Reproduce the following data line for line, without changing anything.
* START Input for this task *
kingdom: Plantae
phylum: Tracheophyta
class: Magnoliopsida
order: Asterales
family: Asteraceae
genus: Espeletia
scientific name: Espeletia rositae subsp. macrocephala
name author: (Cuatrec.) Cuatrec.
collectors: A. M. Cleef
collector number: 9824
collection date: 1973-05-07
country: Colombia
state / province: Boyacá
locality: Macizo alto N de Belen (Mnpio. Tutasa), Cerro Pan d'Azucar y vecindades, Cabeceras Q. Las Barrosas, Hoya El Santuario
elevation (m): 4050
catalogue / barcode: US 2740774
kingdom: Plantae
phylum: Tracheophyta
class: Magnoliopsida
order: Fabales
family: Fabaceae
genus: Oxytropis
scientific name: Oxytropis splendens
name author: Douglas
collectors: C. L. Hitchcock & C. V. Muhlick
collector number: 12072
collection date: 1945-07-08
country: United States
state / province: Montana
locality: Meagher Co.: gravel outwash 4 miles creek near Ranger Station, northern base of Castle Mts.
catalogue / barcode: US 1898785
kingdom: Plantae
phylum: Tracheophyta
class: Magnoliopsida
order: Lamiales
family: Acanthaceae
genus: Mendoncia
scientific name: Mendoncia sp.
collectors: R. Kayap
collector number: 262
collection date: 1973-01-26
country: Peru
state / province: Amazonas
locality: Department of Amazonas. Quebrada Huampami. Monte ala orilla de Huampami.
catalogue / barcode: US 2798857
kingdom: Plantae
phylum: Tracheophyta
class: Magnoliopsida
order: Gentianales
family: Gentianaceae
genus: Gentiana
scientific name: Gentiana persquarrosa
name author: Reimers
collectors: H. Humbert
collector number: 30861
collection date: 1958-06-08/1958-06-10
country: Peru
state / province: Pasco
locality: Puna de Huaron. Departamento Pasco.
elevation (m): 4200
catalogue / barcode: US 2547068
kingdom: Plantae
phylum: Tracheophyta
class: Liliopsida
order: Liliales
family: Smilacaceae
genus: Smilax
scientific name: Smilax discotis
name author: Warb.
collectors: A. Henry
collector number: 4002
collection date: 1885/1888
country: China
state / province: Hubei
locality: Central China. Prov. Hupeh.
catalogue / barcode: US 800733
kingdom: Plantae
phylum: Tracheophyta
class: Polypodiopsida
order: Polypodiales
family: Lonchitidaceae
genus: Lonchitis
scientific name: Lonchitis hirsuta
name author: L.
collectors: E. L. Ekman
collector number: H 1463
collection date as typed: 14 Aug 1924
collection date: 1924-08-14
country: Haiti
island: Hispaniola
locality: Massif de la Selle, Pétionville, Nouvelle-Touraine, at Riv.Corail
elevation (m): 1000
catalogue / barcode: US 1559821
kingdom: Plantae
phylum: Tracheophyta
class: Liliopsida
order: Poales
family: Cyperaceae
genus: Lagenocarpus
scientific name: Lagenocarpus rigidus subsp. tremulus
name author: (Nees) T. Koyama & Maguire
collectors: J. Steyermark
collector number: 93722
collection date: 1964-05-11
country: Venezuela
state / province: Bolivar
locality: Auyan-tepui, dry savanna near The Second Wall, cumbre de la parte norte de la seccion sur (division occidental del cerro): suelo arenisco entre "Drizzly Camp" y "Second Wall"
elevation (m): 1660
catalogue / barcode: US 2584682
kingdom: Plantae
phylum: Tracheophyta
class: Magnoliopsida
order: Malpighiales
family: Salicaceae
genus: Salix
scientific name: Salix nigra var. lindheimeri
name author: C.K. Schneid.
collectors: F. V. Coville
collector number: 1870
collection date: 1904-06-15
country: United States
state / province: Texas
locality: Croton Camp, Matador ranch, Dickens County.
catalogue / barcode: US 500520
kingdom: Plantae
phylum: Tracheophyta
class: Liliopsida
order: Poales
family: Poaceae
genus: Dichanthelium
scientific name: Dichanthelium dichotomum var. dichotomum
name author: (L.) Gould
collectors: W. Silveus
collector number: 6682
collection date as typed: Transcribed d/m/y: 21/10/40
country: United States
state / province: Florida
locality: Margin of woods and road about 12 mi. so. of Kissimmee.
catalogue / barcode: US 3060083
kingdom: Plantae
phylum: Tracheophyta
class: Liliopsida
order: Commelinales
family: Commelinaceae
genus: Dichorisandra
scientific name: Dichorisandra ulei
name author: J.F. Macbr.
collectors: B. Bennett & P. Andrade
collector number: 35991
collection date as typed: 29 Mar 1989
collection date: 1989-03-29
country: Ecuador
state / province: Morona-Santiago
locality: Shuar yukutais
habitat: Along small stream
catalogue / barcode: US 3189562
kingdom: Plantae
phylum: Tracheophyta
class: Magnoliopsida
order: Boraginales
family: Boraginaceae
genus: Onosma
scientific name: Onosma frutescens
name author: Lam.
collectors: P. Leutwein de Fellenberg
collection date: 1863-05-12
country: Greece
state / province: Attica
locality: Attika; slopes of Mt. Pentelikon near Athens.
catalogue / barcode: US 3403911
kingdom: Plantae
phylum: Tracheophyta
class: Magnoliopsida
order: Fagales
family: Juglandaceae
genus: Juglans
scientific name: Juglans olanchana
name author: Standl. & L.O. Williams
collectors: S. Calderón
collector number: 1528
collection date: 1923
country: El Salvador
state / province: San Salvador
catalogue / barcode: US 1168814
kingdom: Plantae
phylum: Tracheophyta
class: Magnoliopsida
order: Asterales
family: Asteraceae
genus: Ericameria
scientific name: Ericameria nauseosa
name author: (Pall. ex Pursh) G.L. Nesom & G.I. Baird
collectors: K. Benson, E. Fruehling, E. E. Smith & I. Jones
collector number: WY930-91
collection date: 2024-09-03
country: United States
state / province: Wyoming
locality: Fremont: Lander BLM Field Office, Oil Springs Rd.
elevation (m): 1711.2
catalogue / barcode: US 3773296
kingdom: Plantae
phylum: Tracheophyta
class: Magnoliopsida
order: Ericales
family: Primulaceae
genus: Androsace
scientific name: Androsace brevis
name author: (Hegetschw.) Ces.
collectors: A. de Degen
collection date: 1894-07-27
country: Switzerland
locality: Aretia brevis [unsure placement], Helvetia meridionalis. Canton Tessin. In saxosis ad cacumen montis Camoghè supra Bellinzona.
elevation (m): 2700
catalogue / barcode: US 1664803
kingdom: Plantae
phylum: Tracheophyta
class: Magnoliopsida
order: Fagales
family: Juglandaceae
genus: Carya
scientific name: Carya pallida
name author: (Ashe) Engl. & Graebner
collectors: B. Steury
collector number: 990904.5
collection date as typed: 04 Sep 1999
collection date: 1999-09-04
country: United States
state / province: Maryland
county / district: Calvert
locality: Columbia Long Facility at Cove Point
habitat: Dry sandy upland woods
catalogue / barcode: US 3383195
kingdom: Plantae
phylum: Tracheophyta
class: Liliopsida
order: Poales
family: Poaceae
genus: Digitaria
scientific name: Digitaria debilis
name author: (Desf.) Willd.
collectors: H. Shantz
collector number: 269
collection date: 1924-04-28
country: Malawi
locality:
* END Input for this task *
# Answer for this exercise
kingdom: Plantae
phylum: Tracheophyta
class: Magnoliopsida
order: Asterales
family: Asteraceae
genus: Espeletia
scientific name: Espeletia rositae subsp. macrocephala
name author: (Cuatrec.) Cuatrec.
collectors: A. M. Cleef
collector number: 9824
collection date: 1973-05-07
country: Colombia
state / province: Boyacá
locality: Macizo alto N de Belen (Mnpio. Tutasa), Cerro Pan d'Azucar y vecindades, Cabeceras Q. Las Barrosas, Hoya El Santuario
elevation (m): 4050
catalogue / barcode: US 2740774
kingdom: Plantae
phylum: Tracheophyta
class: Magnoliopsida
order: Fabales
family: Fabaceae
genus: Oxytropis
scientific name: Oxytropis splendens
name author: Douglas
collectors: C. L. Hitchcock & C. V. Muhlick
collector number: 12072
collection date: 1945-07-08
country: United States
state / province: Montana
locality: Meagher Co.: gravel outwash 4 miles creek near Ranger Station, northern base of Castle Mts.
catalogue / barcode: US 1898785
kingdom: Plantae
phylum: Tracheophyta
class: Magnoliopsida
order: Lamiales
family: Acanthaceae
genus: Mendoncia
scientific name: Mendoncia sp.
collectors: R. Kayap
collector number: 262
collection date: 1973-01-26
country: Peru
state / province: Amazonas
locality: Department of Amazonas. Quebrada Huampami. Monte ala orilla de Huampami.
catalogue / barcode: US 2798857
kingdom: Plantae
phylum: Tracheophyta
class: Magnoliopsida
order: Gentianales
family: Gentianaceae
genus: Gentiana
scientific name: Gentiana persquarrosa
name author: Reimers
collectors: H. Humbert
collector number: 30861
collection date: 1958-06-08/1958-06-10
country: Peru
state / province: Pasco
locality: Puna de Huaron. Departamento Pasco.
elevation (m): 4200
catalogue / barcode: US 2547068
kingdom: Plantae
phylum: Tracheophyta
class: Liliopsida
order: Liliales
family: Smilacaceae
genus: Smilax
scientific name: Smilax discotis
name author: Warb.
collectors: A. Henry
collector number: 4002
collection date: 1885/1888
country: China
state / province: Hubei
locality: Central China. Prov. Hupeh.
catalogue / barcode: US 800733
kingdom: Plantae
phylum: Tracheophyta
class: Polypodiopsida
order: Polypodiales
family: Lonchitidaceae
genus: Lonchitis
scientific name: Lonchitis hirsuta
name author: L.
collectors: E. L. Ekman
collector number: H 1463
collection date as typed: 14 Aug 1924
collection date: 1924-08-14
country: Haiti
island: Hispaniola
locality: Massif de la Selle, Pétionville, Nouvelle-Touraine, at Riv.Corail
elevation (m): 1000
catalogue / barcode: US 1559821
kingdom: Plantae
phylum: Tracheophyta
class: Liliopsida
order: Poales
family: Cyperaceae
genus: Lagenocarpus
scientific name: Lagenocarpus rigidus subsp. tremulus
name author: (Nees) T. Koyama & Maguire
collectors: J. Steyermark
collector number: 93722
collection date: 1964-05-11
country: Venezuela
state / province: Bolivar
locality: Auyan-tepui, dry savanna near The Second Wall, cumbre de la parte norte de la seccion sur (division occidental del cerro): suelo arenisco entre "Drizzly Camp" y "Second Wall"
elevation (m): 1660
catalogue / barcode: US 2584682
kingdom: Plantae
phylum: Tracheophyta
class: Magnoliopsida
order: Malpighiales
family: Salicaceae
genus: Salix
scientific name: Salix nigra var. lindheimeri
name author: C.K. Schneid.
collectors: F. V. Coville
collector number: 1870
collection date: 1904-06-15
country: United States
state / province: Texas
locality: Croton Camp, Matador ranch, Dickens County.
catalogue / barcode: US 500520
kingdom: Plantae
phylum: Tracheophyta
class: Liliopsida
order: Poales
family: Poaceae
genus: Dichanthelium
scientific name: Dichanthelium dichotomum var. dichotomum
name author: (L.) Gould
collectors: W. Silveus
collector number: 6682
collection date as typed: Transcribed d/m/y: 21/10/40
country: United States
state / province: Florida
locality: Margin of woods and road about 12 mi. so. of Kissimmee.
catalogue / barcode: US 3060083
kingdom: Plantae
phylum: Tracheophyta
class: Liliopsida
order: Commelinales
family: Commelinaceae
genus: Dichorisandra
scientific name: Dichorisandra ulei
name author: J.F. Macbr.
collectors: B. Bennett & P. Andrade
collector number: 35991
collection date as typed: 29 Mar 1989
collection date: 1989-03-29
country: Ecuador
state / province: Morona-Santiago
locality: Shuar yukutais
habitat: Along small stream
catalogue / barcode: US 3189562
kingdom: Plantae
phylum: Tracheophyta
class: Magnoliopsida
order: Boraginales
family: Boraginaceae
genus: Onosma
scientific name: Onosma frutescens
name author: Lam.
collectors: P. Leutwein de Fellenberg
collection date: 1863-05-12
country: Greece
state / province: Attica
locality: Attika; slopes of Mt. Pentelikon near Athens.
catalogue / barcode: US 3403911
kingdom: Plantae
phylum: Tracheophyta
class: Magnoliopsida
order: Fagales
family: Juglandaceae
genus: Juglans
scientific name: Juglans olanchana
name author: Standl. & L.O. Williams
collectors: S. Calderón
collector number: 1528
collection date: 1923
country: El Salvador
state / province: San Salvador
catalogue / barcode: US 1168814
kingdom: Plantae
phylum: Tracheophyta
class: Magnoliopsida
order: Asterales
family: Asteraceae
genus: Ericameria
scientific name: Ericameria nauseosa
name author: (Pall. ex Pursh) G.L. Nesom & G.I. Baird
collectors: K. Benson, E. Fruehling, E. E. Smith & I. Jones
collector number: WY930-91
collection date: 2024-09-03
country: United States
state / province: Wyoming
locality: Fremont: Lander BLM Field Office, Oil Springs Rd.
elevation (m): 1711.2
catalogue / barcode: US 3773296
kingdom: Plantae
phylum: Tracheophyta
class: Magnoliopsida
order: Ericales
family: Primulaceae
genus: Androsace
scientific name: Androsace brevis
name author: (Hegetschw.) Ces.
collectors: A. de Degen
collection date: 1894-07-27
country: Switzerland
locality: Aretia brevis [unsure placement], Helvetia meridionalis. Canton Tessin. In saxosis ad cacumen montis Camoghè supra Bellinzona.
elevation (m): 2700
catalogue / barcode: US 1664803
kingdom: Plantae
phylum: Tracheophyta
class: Magnoliopsida
order: Fagales
family: Juglandaceae
genus: Carya
scientific name: Carya pallida
name author: (Ashe) Engl. & Graebner
collectors: B. Steury
collector number: 990904.5
collection date as typed: 04 Sep 1999
collection date: 1999-09-04
country: United States
state / province: Maryland
county / district: Calvert
locality: Columbia Long Facility at Cove Point
habitat: Dry sandy upland woods
catalogue / barcode: US 3383195
kingdom: Plantae
phylum: Tracheophyta
class: Liliopsida
order: Poales
family: Poaceae
genus: Digitaria
scientific name: Digitaria debilis
name author: (Desf.) Willd.
collectors: H. Shantz
collector number: 269
collection date: 1924-04-28
country: Malawi
locality:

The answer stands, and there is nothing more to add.